Indeed, to DeCuir's way of thinking, the most valuable thing BlockSavvy offers advertisers -- along with the ability to interact with some hard-to-reach demographics -- is reams of qualitative data about the whims of its users.

It's far too early to know how well any of this will work. BlockSavvy went live in November and has just 10,000 invitation-only members, though the company has lined up some impressive advertisers, including AT&T and Toyota.

What's beyond doubt is that marketers are craving more immersive and interactive ways to communicate with young consumers online. Around the world an emerging array of new social networks, from Cyworld in South Korea to Webkinz in Canada, hint at a future in which MySpace may soon look rather antiquated. And let's not forget Second Life, the virtual world with which BlockSavvy also shares certain attributes.

By now you might be thinking, OK, but what does Dash bring to this party? Certainly not a deep understanding of, or even interest in, the online world.

"Not at all," he answers when I ask whether he's spent time on MySpace. "I'm a grown-ass man. I'm not a Web kind of guy. I'm not a TV guy, or a videogame guy. I'm not an anything guy where I have to sit still for very long."

What Dash does bring to the party is his money (though he and Burke have put less than $1 million into BlockSavvy so far), his network of connections in the worlds of music and fashion, and, most important, his imprimatur.

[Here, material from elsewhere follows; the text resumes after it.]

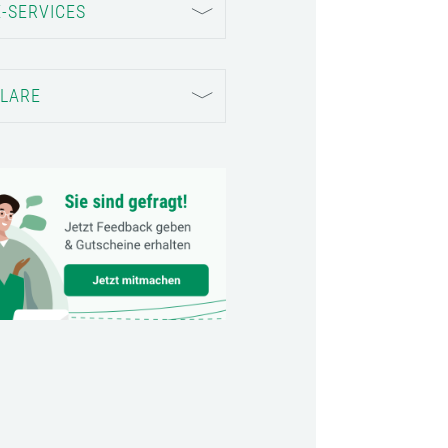
-SERVICES
LARE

"In the urban demographic, people know that if it's a Damon Dash product, there's a certain quality," he says. "But I'm not a celebrity. I don't believe that having my name on something is going to make it sell. I believe that having my name on something is going to make me sell it."

It would be easy to dismiss Dash as some kind of a digital dilettante. But he strikes me as a kind of venture capitalist -- one who dispenses with the mumbo jumbo that tech VCs ritually spit out to make themselves sound noble. In Dash, you have a guy whose main gifts are a nose for talent and an eye for a market opportunity. He's got an appetite for risk and a thirst for the big score.

"The bigger the stakes, the bigger the reward," he says. "If you make $10, it's easy to put that s--t back on the street. But a real hustler makes $20 million and puts $18 million back on the street. And that's me. I just always feel like if I don't, I'm gonna miss out on making $100 million."

The VCs on Sand Hill Road might not put it quite so starkly, but their sentiments are identical. And something similar can be said about the underlying motivation that keeps all of them in the game. "Once I flip this for a bunch of money," Dash says, "I'll be validated in technology. People will have to notice me."

So, given a choice, who would Dash rather be: Bill Gates or Steve Jobs? "Which one got more money?" Dash shoots back. Gates has more money, but Jobs is cooler. "Yeah, but if I was Bill Gates, Bill Gates would be cooler," Dash says. "Definitely."